Teardrop Park, completed in 2004 in Manhattan’s Battery Park City, is a small jewel of a park which, through the firm’s choreography of rustic materials, thoughtfully and assertively represents nature in an urban setting. Drawing inspiration and material from the dramatic tectonic geology of the Hudson River Valley, Van Valkenburgh, in collaboration with artists Ann Hamilton and Michael Mercil, crafted over 3,000 tons of bluestone into craggy walls and outcroppings that serve as a backdrop for a delicate and complex planting inspired by upstate New York’s woodland ecology. In summer, water runs off the massive, layered stone wall at the heart of the park which, in winter, becomes a rugged wall of ice.

The master plan for Brooklyn Bridge Park, due to begin construction in 2008, is one of the firm’s largest and most ambitious projects to date. Over the eighty-acre site facing Manhattan from across the East River, a variety of uses and materials is woven together to combine the visceral memory of the site’s industrial and maritime history with an in-vitro verdant landscape to create a third park condition which syncopates the site’s history with cultivated lawns and new pieces of “wildscape.” Playgrounds, promenades, floating walkways, a marina, and recreation areas such as a ten-acre safe-water zone for kayaking will bring new life to Brooklyn’s waterfront and no doubt become a magnet for residents of all of New York’s boroughs.

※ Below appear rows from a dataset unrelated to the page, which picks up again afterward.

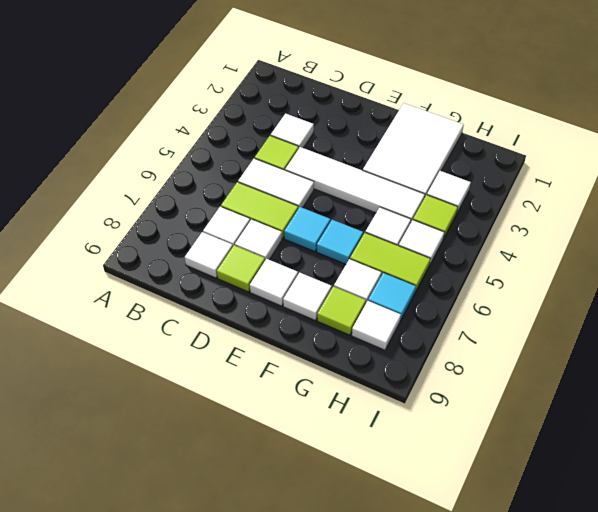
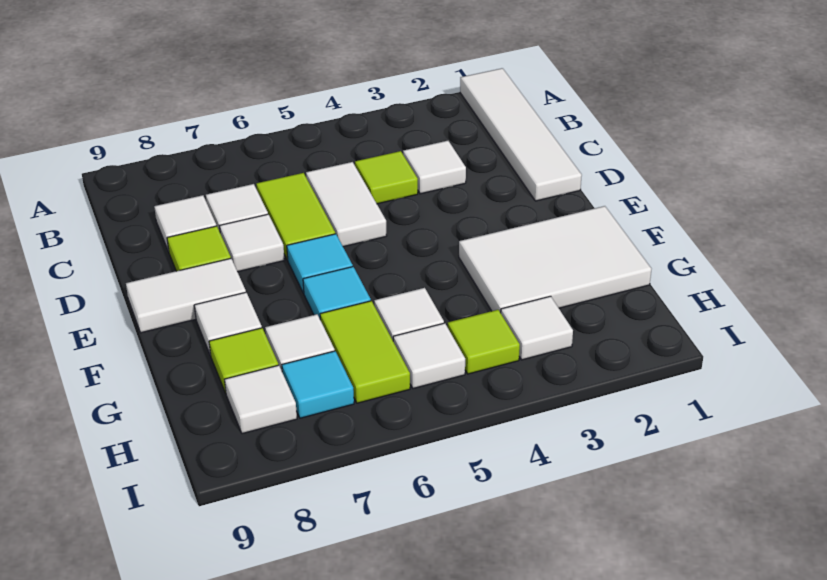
white 1x4 tile [285,147,425,221] -> white 1x4 tile moved to [460,68,582,201]
white 1x1 tile [250,259,298,306] -> white 1x2 tile [126,259,246,333]

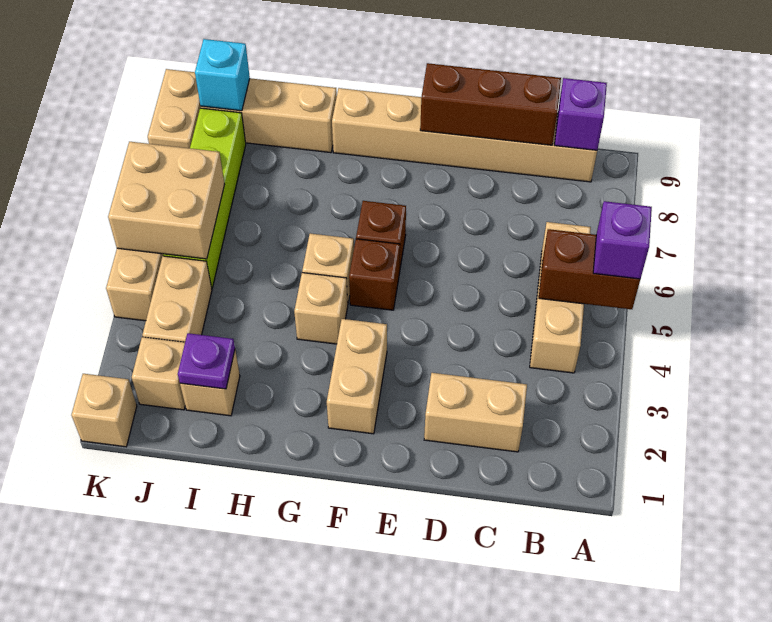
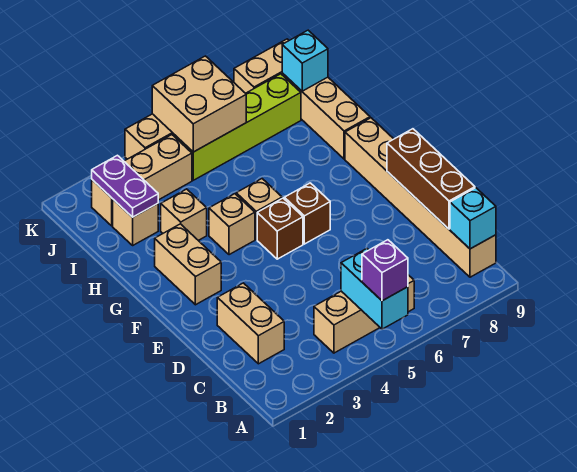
brown 1x2 brick [539,229,640,309] -> cyan 1x2 brick [341,248,408,329]
purple 1x1 brick [555,78,607,150] -> cyan 1x1 brick [450,188,496,249]
tan 1x2 brick [327,319,387,434] -> tan 1x2 brick turned to [155,224,221,305]
purple 1x1 plate [178,333,235,389] -> purple 1x2 plate [92,155,158,217]
tan 1x1 brick [71,374,137,447] -> tan 1x1 brick moved to [161,189,207,240]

At Wellesley College’s Alumnae Valley, Van Valkenburgh restored a parking lot into a fiveacre wetland firmly connected to the past, present, and future life of the college. Situated in a low-lying valley that was once part of Frederick Law Olmsted, Jr.’s original vision for the campus, the site combines generous open areas and intimate spaces linked by a network of pedestrian paths.